The United States commends the High Commissioner for Human Rights and her office for their important work to safeguard human rights around the world, and we thank the High Commissioner for her statements on recent developments in Egypt. As President Obama has stated, the United States supports a core set of principles in Egypt, as elsewhere: nonviolence, respect for universal human rights, and political and economic reforms that meet the legitimate aspirations of the people.
In keeping with those principles, we have condemned excessive force used by Egyptian security forces against civilian protesters. The United States calls for an independent, impartial and transparent investigation into the recent violence, including the events of July 8 and August 14 as local and international human rights organizations have requested. Accountability must be ensured to prevent these types of incidents from repeating themselves, regardless of who is in power.
We also condemn the many violent attacks launched by extremists against government officials, including the September 5 attack against Egypt’s Minister of Interior. Together, this violence threatens to derail the already-difficult task of reconciling opposing views and building a more stable foundation in Egypt.

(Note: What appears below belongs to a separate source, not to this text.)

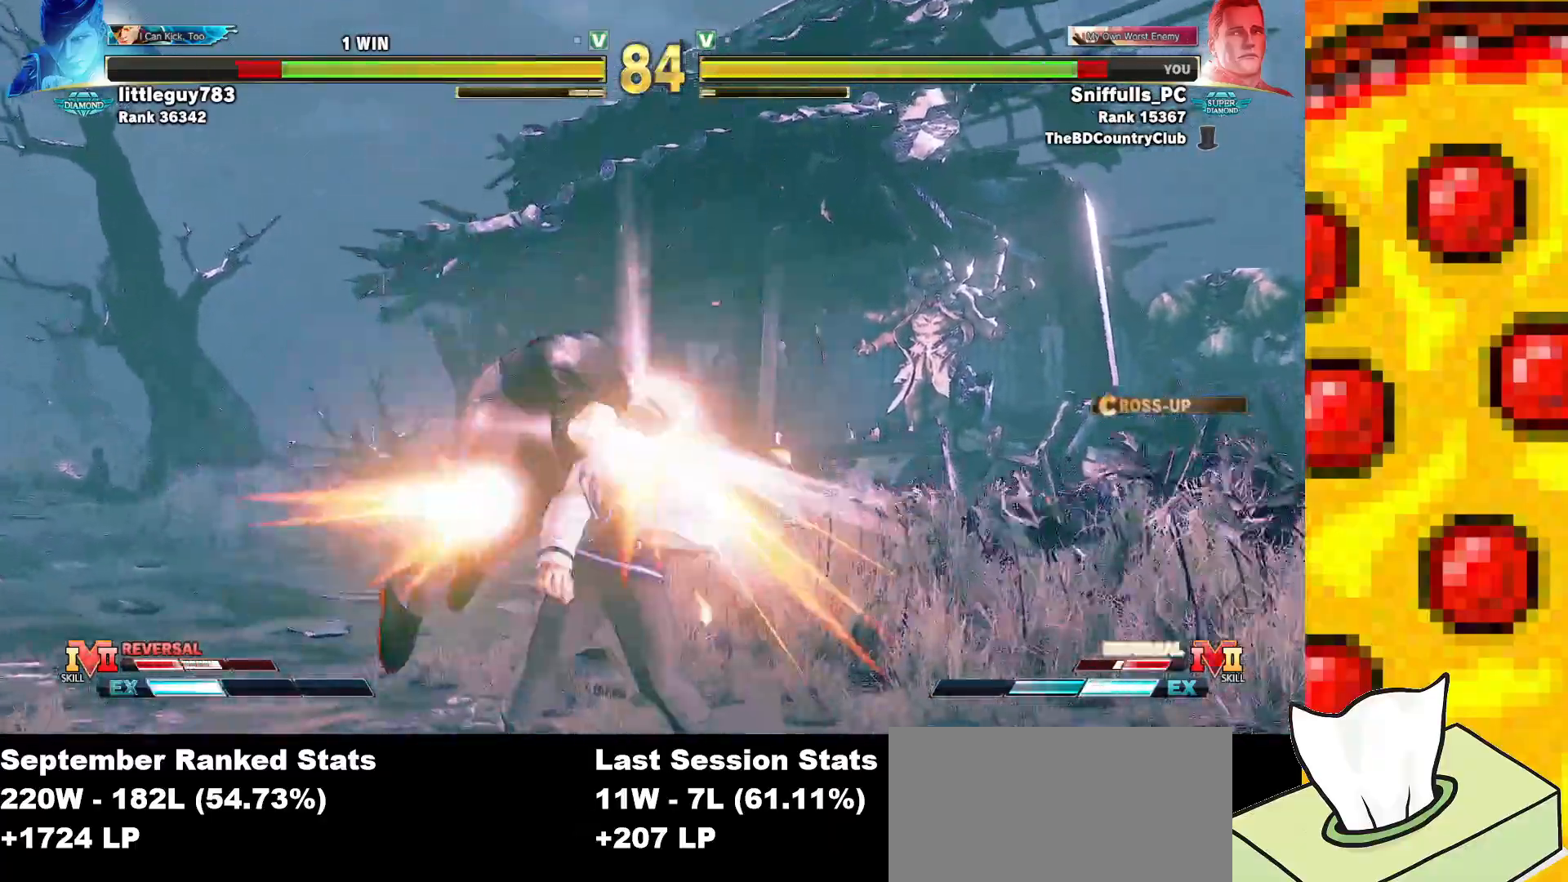
{"buttons": ["DPAD_DOWN", "DPAD_LEFT"], "events": []}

We deplore the heinous attacks on churches and other Christian institutions, and call on the Government of Egypt to protect religious freedom and hold those responsible for such acts accountable.

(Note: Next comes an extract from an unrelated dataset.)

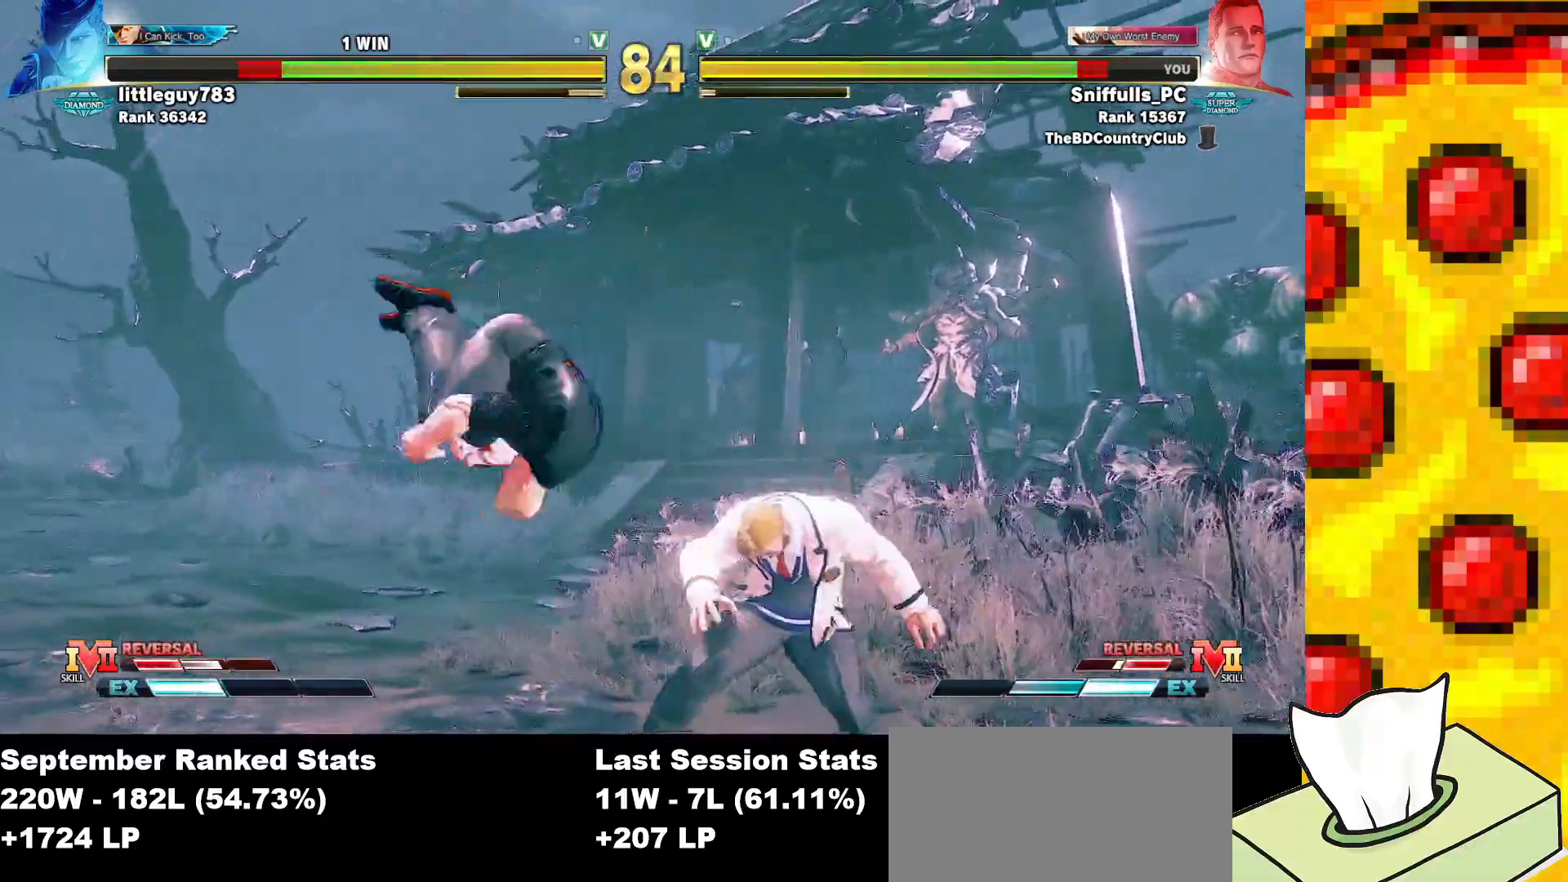
{"buttons": ["DPAD_DOWN", "DPAD_LEFT"], "events": []}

We strongly urge the Government of Egypt to call for an end to arbitrary arrests, the lifting of the State of Emergency, and a stop to trials of civilians in military courts. We expect the government to respect the Egyptian people’s longstanding demand that due process be respected, a standard which is not currently the case in military and state security courts. Given the disturbing trend of harassment and violence against journalists and the banning of some media outlets, the government should also reaffirm and uphold its commitment to freedom of expression, including by journalists.
We strongly urge this government not to repeat the mistakes of the past and to focus its attention on addressing these human rights concerns in a genuinely accountable and transparent way – one that offers Egyptians of all political stripes a seat at the table.
In order for Egypt’s government and parliament to have the legitimacy necessary to carry out reforms and live up to the demands of all Egyptian people, they must implement political reforms, including the adoption of a new constitution and inclusive and transparent elections.
We urge the Egyptian Government to respect and protect the universal freedoms of peaceful assembly and of association and to work with civic groups as they respond to the Egyptian people’s aspirations for a democratic future.
Finally, we were encouraged to hear that Egyptian Minister of Transitional Justice and National Reconciliation met with the High Commissioner, and agreed to host an OHCHR regional office in Cairo. We hope the Egyptian government continues to cooperate with the High Commissioner’s Office in the near future.
Last, we welcome the High Commissioner’s visit to Sri Lanka, where she examined outstanding human rights, justice, and democratic governance concerns. We urge the Government to make use of the UN’s offer of technical assistance in the coming months.
To conclude, the United States is proud to stand with other governments to highlight the continued need to protect the fundamental freedoms of peaceful assembly and of association. This is a critical moment for the governments represented in this chamber and the United States to redouble our efforts to stand with civil society in the pursuit of democratic progress.